Sylvia was back in South Carolina, but he had taken some of her Valium with him. He needed some sleep, so what the heck. He swallowed a few. And he had some marijuana on him. He needed some sleep, so what the heck. He smoked it up.

"I used it (marijuana) a lot late at night to sleep," he says now.

Hoyt is a sleep addict. He's someone who needs sleep so bad, he'll do anything to get it. Hoyt smoked joints, popped pills, read boring novels, whatever it took to get some rest. Who knows why he couldn't get any? His psychiatrist in San Diego still doesn't know for sure, but he figures it's probably a cumulative result of Hoyt's troubled marriage, his troubled childhood and his bum shoulder.

"If someone doesn't sleep for days and days, they tend to . . . look psychologically ill," says Hoyt's psychiatrist, Dr. Thomas Rodgers.

So is this why Hoyt got detained at the Mexican border with marijuana and Valium in February of 1986, just days after doctors told him he was probably washed up as a ballplayer?

Is this why eight days later, having just been served his divorce papers, he got a ticket for running a red light and for carrying more joints and for carrying a huge switch-blade?

Is this why he got arrested at the border with more pills and more marijuana in October of 1986?

Is this why the San Diego Padres released him and refused to pay his $3-million contract?

Is this why Commissioner Peter Ueberroth suspended him for a year?

All because the guy couldn't sleep?

You decide.

Hoyt filed complaints against both the Padres and Ueberroth and recently won both rulings. Good thing, because he was going broke. The arbitrator, George Nicolau, decided Hoyt should get paid again and should play again, and the White Sox signed him last week, even though he might need shoulder surgery and might not pitch again until 1989.

Larry Himes--the White Sox general manager who wasn't around when Hoyt played for the Sox--says he hates drug addicts, drugs, alcohol, whatever. Recently, he told his players to either wear socks to the ballpark or pay a big fine. He recently banned beer from the clubhouse, too.

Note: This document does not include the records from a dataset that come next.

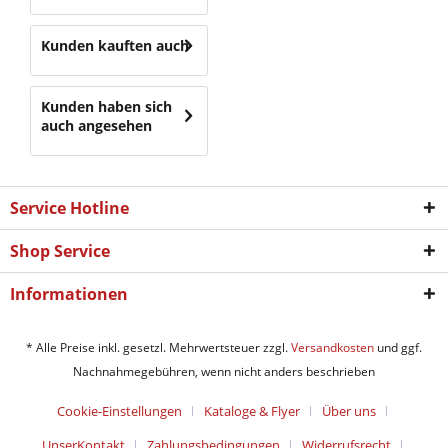
Kunden kauften auch
Kunden haben sich
auch angesehen
Service Hotline
Shop Service
Informationen
* Alle Preise inkl. gesetzl. Mehrwertsteuer zzgl.
Versandkosten
und ggf.
Nachnahmegebühren, wenn nicht anders beschrieben
Cookie-Einstellungen
Kataloge & Flyer
Über uns
UnserKontakt
Zahlungsbedingungen
Widerrufsrecht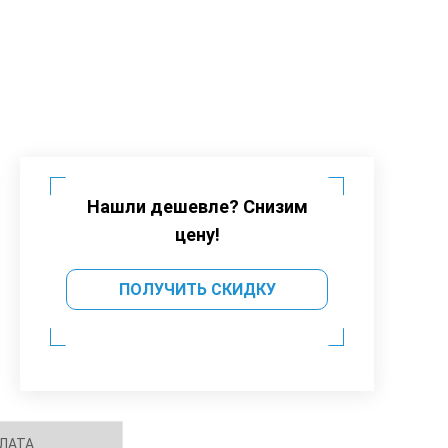
Нашли дешевле? Снизим
цену!
ПОЛУЧИТЬ СКИДКУ
ЛАТА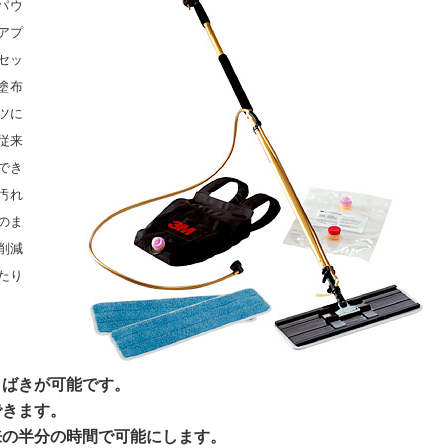
)パウ
アプ
セッ
塗布
ツに
従来
でき
汚れ
のま
削減
たり
さばきが可能です。
できます。
来の半分の時間で可能にします。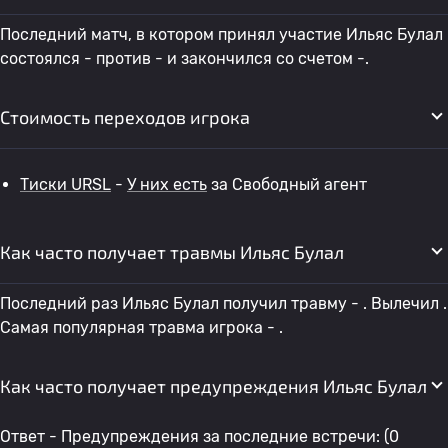
Последний матч, в котором принял участие Ильяс Булал
состоялся - против - и закончился со счетом -.
Стоимость переходов игрока
Тиски URSL
-
У них есть
за Свободный агент
Как часто получает травмы Ильяс Булал
Последний раз Ильяс Булал получил травму - . Вылечил .
Самая популярная травма игрока - .
Как часто получает предупреждения Ильяс Булал
Ответ - Предупреждения за последние встречи: (0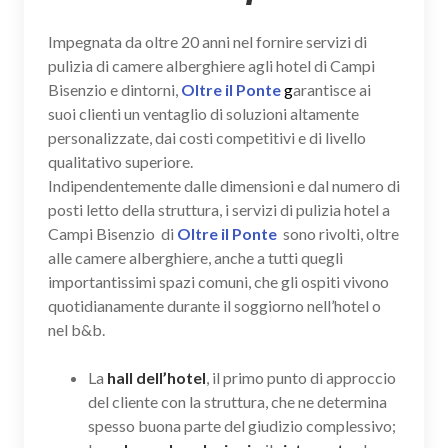
Impegnata da oltre 20 anni nel fornire servizi di
pulizia di camere alberghiere agli hotel di Campi
Bisenzio e dintorni,
Oltre il Ponte
g
arantisce ai
suoi clienti un ventaglio di soluzioni altamente
personalizzate, dai costi competitivi e di livello
qualitativo superiore.
Indipendentemente dalle dimensioni e dal numero di
posti letto della struttura, i servizi di pulizia hotel a
Campi Bisenzio di
Oltre il Ponte
sono rivolti, oltre
alle camere alberghiere, anche a tutti quegli
importantissimi spazi comuni, che gli ospiti vivono
quotidianamente durante il soggiorno nell’hotel o
nel b&b.
La
hall dell’hotel
, il primo punto di approccio
del cliente con la struttura, che ne determina
spesso buona parte del giudizio complessivo;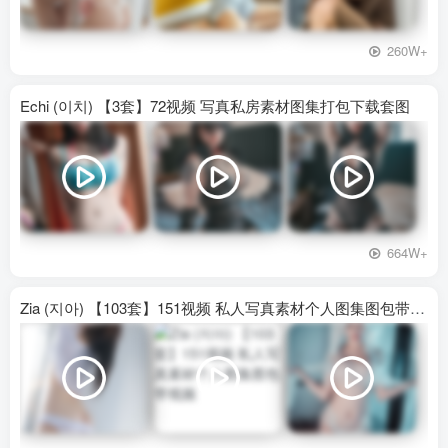
260W+
Echi (이치) 【3套】72视频 写真私房素材图集打包下载套图
664W+
Zia (지아) 【103套】151视频 私人写真素材个人图集图包带视频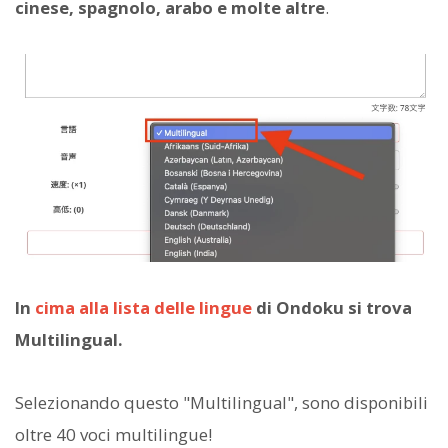
cinese, spagnolo, arabo e molte altre
.
In
cima alla lista delle lingue
di Ondoku si trova
Multilingual.
Selezionando questo "Multilingual", sono disponibili
oltre 40 voci multilingue!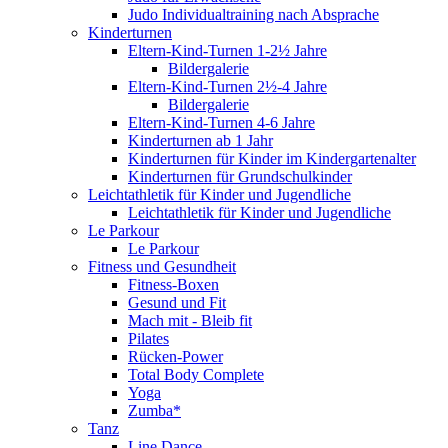
Judo Individualtraining nach Absprache
Kinderturnen
Eltern-Kind-Turnen 1-2½ Jahre
Bildergalerie
Eltern-Kind-Turnen 2½-4 Jahre
Bildergalerie
Eltern-Kind-Turnen 4-6 Jahre
Kinderturnen ab 1 Jahr
Kinderturnen für Kinder im Kindergartenalter
Kinderturnen für Grundschulkinder
Leichtathletik für Kinder und Jugendliche
Leichtathletik für Kinder und Jugendliche
Le Parkour
Le Parkour
Fitness und Gesundheit
Fitness-Boxen
Gesund und Fit
Mach mit - Bleib fit
Pilates
Rücken-Power
Total Body Complete
Yoga
Zumba*
Tanz
Line Dance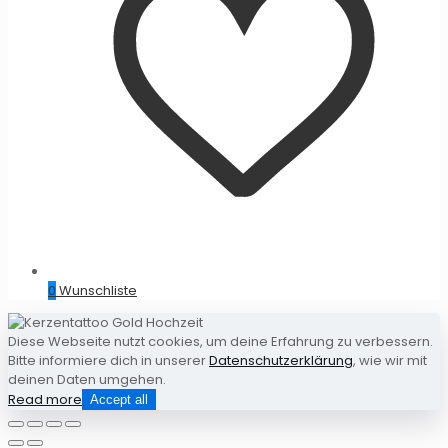
0
Wunschliste
Diese Webseite nutzt cookies, um deine Erfahrung zu verbessern.
Bitte informiere dich in unserer
Datenschutzerklärung
, wie wir mit
deinen Daten umgehen.
Read more
Accept all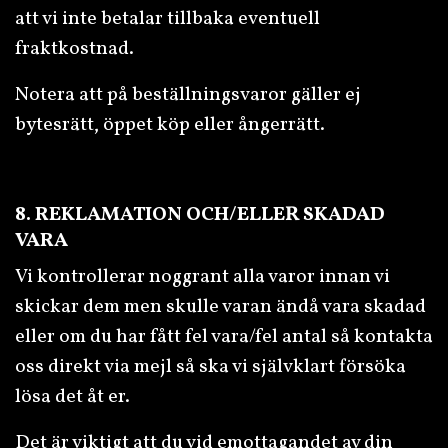
att vi inte betalar tillbaka eventuell
fraktkostnad.
Notera att på beställningsvaror gäller ej
bytesrätt, öppet köp eller ångerrätt.
8. REKLAMATION OCH/ELLER SKADAD
VARA
Vi kontrollerar noggrant alla varor innan vi
skickar dem men skulle varan ändå vara skadad
eller om du har fått fel vara/fel antal så kontakta
oss direkt via mejl så ska vi självklart försöka
lösa det åt er.
Det är viktigt att du vid emottagandet av din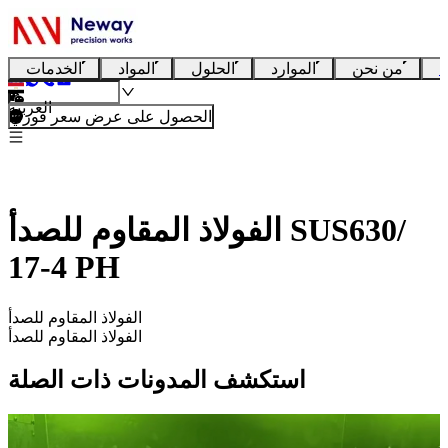
ا
من نحن
الموارد
الحلول
المواد
الخدمات
العربية
الحصول على عرض سعر فوري
الفولاذ المقاوم للصدأ SUS630/
17-4 PH
الفولاذ المقاوم للصدأ
الفولاذ المقاوم للصدأ
استكشف المدونات ذات الصلة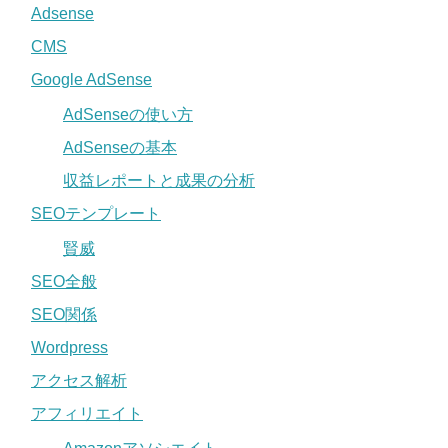
Adsense
CMS
Google AdSense
AdSenseの使い方
AdSenseの基本
収益レポートと成果の分析
SEOテンプレート
賢威
SEO全般
SEO関係
Wordpress
アクセス解析
アフィリエイト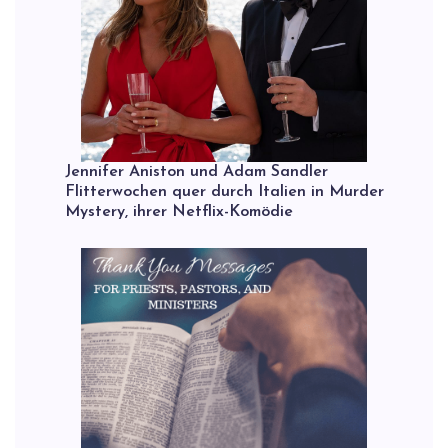
Jennifer Aniston und Adam Sandler
Flitterwochen quer durch Italien in Murder
Mystery, ihrer Netflix-Komödie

But he agreed to sign the 32-year-old Hoyt because everyone--the team owner, the public relations director, the secretaries, the players, the trainer--all said: "Gee, Larry, LaMarr's a great guy. We were shocked to see him get into trouble." Himes then sent a memo to every minor leaguer and scout in the organization and told them they better not do drugs, that he does not condone them. But he wrote that everybody thinks Hoyt is a pal, so he's going to give the guy another chance.

Hoyt, who is thankful to finally have something to look forward to, says he can use the White Sox doctors and their minor league system to get ready. He still feels a "twinge" when he throws, and tests were done last week to see if surgery is necessary.

Hoyt has a belly and a half now (he weighs about 250 pounds). The White Sox--who once asked him to go to a fat farm in 1984--have told him to diet.